My guess is the adapter and the mouse are both working fine, the problem is your OS doesn't know that what you just attached there is a mouse. The device is probably popping up at /dev/ttyUSB0 (typical for USB/serial adapters), which means you just need to tell your OS to use that device as the mouse. I'm not sure how to do that, but I imagine it should be easy enough to figure out. When you get it working, you may consider putting in a udev rule for it to make sure that hot-plug name changes don't mess you up.

This may help:
https://help.ubuntu.com/community/SerialMouseHowto

What distro are you using?
Last edited by suicidaleggroll; Yesterday at 23:36.

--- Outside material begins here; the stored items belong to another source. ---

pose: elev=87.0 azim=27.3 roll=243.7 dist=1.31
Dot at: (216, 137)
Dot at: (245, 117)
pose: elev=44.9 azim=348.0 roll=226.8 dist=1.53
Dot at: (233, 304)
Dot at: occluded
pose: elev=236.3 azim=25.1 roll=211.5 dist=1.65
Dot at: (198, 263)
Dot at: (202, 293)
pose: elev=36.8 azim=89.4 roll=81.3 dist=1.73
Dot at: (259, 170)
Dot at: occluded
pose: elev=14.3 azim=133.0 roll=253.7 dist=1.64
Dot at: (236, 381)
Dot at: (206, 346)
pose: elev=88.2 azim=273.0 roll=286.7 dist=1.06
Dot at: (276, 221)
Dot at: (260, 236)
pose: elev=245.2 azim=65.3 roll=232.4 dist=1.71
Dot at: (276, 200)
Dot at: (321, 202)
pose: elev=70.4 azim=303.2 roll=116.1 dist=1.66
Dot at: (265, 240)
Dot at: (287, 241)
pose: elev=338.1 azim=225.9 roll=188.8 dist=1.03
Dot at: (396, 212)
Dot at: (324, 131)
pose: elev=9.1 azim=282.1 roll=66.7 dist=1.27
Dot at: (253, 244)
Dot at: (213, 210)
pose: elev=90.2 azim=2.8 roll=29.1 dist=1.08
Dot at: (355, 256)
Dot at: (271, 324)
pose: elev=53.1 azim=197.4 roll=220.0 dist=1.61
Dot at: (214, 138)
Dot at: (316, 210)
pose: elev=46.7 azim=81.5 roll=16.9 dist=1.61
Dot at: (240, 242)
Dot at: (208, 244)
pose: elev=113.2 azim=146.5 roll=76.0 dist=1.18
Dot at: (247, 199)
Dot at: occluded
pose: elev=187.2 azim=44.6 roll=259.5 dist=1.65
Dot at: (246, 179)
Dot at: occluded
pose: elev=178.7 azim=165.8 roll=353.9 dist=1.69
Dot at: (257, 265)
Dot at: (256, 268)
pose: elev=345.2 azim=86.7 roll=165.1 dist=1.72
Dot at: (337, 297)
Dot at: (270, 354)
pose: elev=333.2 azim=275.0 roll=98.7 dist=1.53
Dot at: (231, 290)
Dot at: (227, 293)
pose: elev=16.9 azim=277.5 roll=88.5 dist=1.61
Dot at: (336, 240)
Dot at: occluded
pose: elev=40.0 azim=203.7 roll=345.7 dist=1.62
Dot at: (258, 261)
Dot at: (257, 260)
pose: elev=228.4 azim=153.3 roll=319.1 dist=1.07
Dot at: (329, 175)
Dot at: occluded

and THAT was useful BUT - it refers to Ubuntu (not SuSE).

Quote:

Type the following exactly:

  1. sudo nano -B /etc/X11/xorg.conf
  2. If you have one, you will be asked for your user password.
  3. The editor will open, displaying the xorg.conf file.
  4. Navigate (using the arrow and/or Page Up/Down keys) to the following section: (all lines may not be present)

    Section "InputDevice"
    Identifier "Configured Mouse"
    Driver "mouse"
    Option "CorePointer"
    Option "Device" "/dev/input/mice"
    Option "Protocol" "ExplorerPS/2"
    Option "ZAxisMapping" "4 5"
    Option "Emulate3Buttons" "true"
    EndSection
  5. Change the "Option Device" and "Option Protocol" lines as follows:

    Section "InputDevice"
    Identifier "Configured Mouse"
    Driver "mouse"
    Option "CorePointer"
    Option "Device" "/dev/ttyS0"
    Option "Protocol" "auto"
    Option "ZAxisMapping" "4 5"
    EndSection

SuSE has no /etc/X11/xorg.conf but it DOES have /etc/X11/xorg.conf.d which is populated by:

Quote:

05-glamor.conf 11-evdev.conf 50-screen.conf 50-wacom.conf
10-evdev.conf 50-device.conf 50-synaptics.conf 90-keytable.conf
10-libvnc.conf 50-monitor.conf 50-vmmouse.conf
I would guess that I have to edit (or create) a file like this. What I desperately need to do is get rid of all this flighty trackpad nonsense and get back to the old "Shire Horse" of my trackball.